◆ **Exercise aim**:
Copy each of the following items line for line, leaving every character as it stands.

◆ **Data to examine**:

******************************

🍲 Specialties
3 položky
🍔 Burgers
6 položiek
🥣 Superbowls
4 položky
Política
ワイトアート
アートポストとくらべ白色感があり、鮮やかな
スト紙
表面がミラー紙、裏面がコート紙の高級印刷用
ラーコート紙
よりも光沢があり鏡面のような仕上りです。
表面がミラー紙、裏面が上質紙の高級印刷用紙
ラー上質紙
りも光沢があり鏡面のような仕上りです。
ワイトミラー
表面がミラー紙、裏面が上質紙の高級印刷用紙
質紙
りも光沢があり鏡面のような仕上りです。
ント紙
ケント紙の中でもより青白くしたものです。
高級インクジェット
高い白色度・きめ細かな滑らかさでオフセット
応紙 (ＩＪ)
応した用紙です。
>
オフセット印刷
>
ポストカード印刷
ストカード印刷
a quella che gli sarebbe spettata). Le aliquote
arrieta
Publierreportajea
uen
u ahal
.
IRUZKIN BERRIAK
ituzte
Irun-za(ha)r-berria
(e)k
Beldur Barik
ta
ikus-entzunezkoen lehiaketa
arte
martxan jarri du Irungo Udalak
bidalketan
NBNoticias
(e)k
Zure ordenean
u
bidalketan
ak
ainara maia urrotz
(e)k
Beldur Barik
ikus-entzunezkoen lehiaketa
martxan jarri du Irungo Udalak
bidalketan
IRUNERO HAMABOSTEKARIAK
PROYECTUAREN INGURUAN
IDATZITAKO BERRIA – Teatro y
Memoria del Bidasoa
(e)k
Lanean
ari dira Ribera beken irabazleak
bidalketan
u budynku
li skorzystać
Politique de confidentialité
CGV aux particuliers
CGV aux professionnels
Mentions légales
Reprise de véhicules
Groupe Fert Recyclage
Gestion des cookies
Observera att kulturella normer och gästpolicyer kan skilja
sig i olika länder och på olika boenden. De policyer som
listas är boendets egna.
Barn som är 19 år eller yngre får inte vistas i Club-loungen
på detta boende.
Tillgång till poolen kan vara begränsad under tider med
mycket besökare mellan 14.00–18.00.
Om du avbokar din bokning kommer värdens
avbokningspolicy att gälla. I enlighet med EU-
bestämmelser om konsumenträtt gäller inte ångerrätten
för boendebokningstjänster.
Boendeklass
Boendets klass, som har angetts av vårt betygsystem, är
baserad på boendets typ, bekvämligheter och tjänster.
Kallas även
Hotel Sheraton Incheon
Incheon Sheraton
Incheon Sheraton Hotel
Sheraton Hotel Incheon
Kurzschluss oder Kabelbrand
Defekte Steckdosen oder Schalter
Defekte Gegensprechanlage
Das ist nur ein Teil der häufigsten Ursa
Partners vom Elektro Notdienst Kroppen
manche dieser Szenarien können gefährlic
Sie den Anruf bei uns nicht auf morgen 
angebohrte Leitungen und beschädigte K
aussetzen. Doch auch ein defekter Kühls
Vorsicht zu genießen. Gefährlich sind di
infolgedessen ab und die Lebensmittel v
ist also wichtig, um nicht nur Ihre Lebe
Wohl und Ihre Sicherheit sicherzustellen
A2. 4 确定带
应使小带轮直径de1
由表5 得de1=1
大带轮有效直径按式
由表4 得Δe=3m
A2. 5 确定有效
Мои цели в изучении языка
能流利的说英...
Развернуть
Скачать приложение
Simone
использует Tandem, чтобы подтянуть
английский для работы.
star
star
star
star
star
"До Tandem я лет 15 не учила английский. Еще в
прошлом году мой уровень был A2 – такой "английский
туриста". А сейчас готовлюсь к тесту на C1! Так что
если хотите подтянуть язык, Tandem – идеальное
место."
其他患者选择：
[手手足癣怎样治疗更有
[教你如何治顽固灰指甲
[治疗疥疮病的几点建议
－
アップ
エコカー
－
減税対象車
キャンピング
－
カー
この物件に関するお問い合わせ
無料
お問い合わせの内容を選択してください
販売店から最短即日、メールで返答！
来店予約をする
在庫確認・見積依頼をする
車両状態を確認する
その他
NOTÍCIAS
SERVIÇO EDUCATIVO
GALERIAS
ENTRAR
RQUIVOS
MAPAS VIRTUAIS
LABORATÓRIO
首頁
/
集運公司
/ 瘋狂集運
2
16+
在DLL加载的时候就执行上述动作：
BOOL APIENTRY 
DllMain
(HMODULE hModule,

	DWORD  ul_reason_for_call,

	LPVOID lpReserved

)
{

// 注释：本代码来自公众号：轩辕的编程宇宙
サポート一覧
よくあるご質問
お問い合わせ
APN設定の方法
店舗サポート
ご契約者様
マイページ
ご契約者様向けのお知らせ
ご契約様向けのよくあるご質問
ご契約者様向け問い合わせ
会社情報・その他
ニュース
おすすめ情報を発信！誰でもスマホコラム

******************************

◆ **Answer box**:
🍲 Specialties
3 položky
🍔 Burgers
6 položiek
🥣 Superbowls
4 položky
Política
ワイトアート
アートポストとくらべ白色感があり、鮮やかな
スト紙
表面がミラー紙、裏面がコート紙の高級印刷用
ラーコート紙
よりも光沢があり鏡面のような仕上りです。
表面がミラー紙、裏面が上質紙の高級印刷用紙
ラー上質紙
りも光沢があり鏡面のような仕上りです。
ワイトミラー
表面がミラー紙、裏面が上質紙の高級印刷用紙
質紙
りも光沢があり鏡面のような仕上りです。
ント紙
ケント紙の中でもより青白くしたものです。
高級インクジェット
高い白色度・きめ細かな滑らかさでオフセット
応紙 (ＩＪ)
応した用紙です。
>
オフセット印刷
>
ポストカード印刷
ストカード印刷
a quella che gli sarebbe spettata). Le aliquote
arrieta
Publierreportajea
uen
u ahal
.
IRUZKIN BERRIAK
ituzte
Irun-za(ha)r-berria
(e)k
Beldur Barik
ta
ikus-entzunezkoen lehiaketa
arte
martxan jarri du Irungo Udalak
bidalketan
NBNoticias
(e)k
Zure ordenean
u
bidalketan
ak
ainara maia urrotz
(e)k
Beldur Barik
ikus-entzunezkoen lehiaketa
martxan jarri du Irungo Udalak
bidalketan
IRUNERO HAMABOSTEKARIAK
PROYECTUAREN INGURUAN
IDATZITAKO BERRIA – Teatro y
Memoria del Bidasoa
(e)k
Lanean
ari dira Ribera beken irabazleak
bidalketan
u budynku
li skorzystać
Politique de confidentialité
CGV aux particuliers
CGV aux professionnels
Mentions légales
Reprise de véhicules
Groupe Fert Recyclage
Gestion des cookies
Observera att kulturella normer och gästpolicyer kan skilja
sig i olika länder och på olika boenden. De policyer som
listas är boendets egna.
Barn som är 19 år eller yngre får inte vistas i Club-loungen
på detta boende.
Tillgång till poolen kan vara begränsad under tider med
mycket besökare mellan 14.00–18.00.
Om du avbokar din bokning kommer värdens
avbokningspolicy att gälla. I enlighet med EU-
bestämmelser om konsumenträtt gäller inte ångerrätten
för boendebokningstjänster.
Boendeklass
Boendets klass, som har angetts av vårt betygsystem, är
baserad på boendets typ, bekvämligheter och tjänster.
Kallas även
Hotel Sheraton Incheon
Incheon Sheraton
Incheon Sheraton Hotel
Sheraton Hotel Incheon
Kurzschluss oder Kabelbrand
Defekte Steckdosen oder Schalter
Defekte Gegensprechanlage
Das ist nur ein Teil der häufigsten Ursa
Partners vom Elektro Notdienst Kroppen
manche dieser Szenarien können gefährlic
Sie den Anruf bei uns nicht auf morgen 
angebohrte Leitungen und beschädigte K
aussetzen. Doch auch ein defekter Kühls
Vorsicht zu genießen. Gefährlich sind di
infolgedessen ab und die Lebensmittel v
ist also wichtig, um nicht nur Ihre Lebe
Wohl und Ihre Sicherheit sicherzustellen
A2. 4 确定带
应使小带轮直径de1
由表5 得de1=1
大带轮有效直径按式
由表4 得Δe=3m
A2. 5 确定有效
Мои цели в изучении языка
能流利的说英...
Развернуть
Скачать приложение
Simone
использует Tandem, чтобы подтянуть
английский для работы.
star
star
star
star
star
"До Tandem я лет 15 не учила английский. Еще в
прошлом году мой уровень был A2 – такой "английский
туриста". А сейчас готовлюсь к тесту на C1! Так что
если хотите подтянуть язык, Tandem – идеальное
место."
其他患者选择：
[手手足癣怎样治疗更有
[教你如何治顽固灰指甲
[治疗疥疮病的几点建议
－
アップ
エコカー
－
減税対象車
キャンピング
－
カー
この物件に関するお問い合わせ
無料
お問い合わせの内容を選択してください
販売店から最短即日、メールで返答！
来店予約をする
在庫確認・見積依頼をする
車両状態を確認する
その他
NOTÍCIAS
SERVIÇO EDUCATIVO
GALERIAS
ENTRAR
RQUIVOS
MAPAS VIRTUAIS
LABORATÓRIO
首頁
/
集運公司
/ 瘋狂集運
2
16+
在DLL加载的时候就执行上述动作：
BOOL APIENTRY 
DllMain
(HMODULE hModule,

	DWORD  ul_reason_for_call,

	LPVOID lpReserved

)
{

// 注释：本代码来自公众号：轩辕的编程宇宙
サポート一覧
よくあるご質問
お問い合わせ
APN設定の方法
店舗サポート
ご契約者様
マイページ
ご契約者様向けのお知らせ
ご契約様向けのよくあるご質問
ご契約者様向け問い合わせ
会社情報・その他
ニュース
おすすめ情報を発信！誰でもスマホコラム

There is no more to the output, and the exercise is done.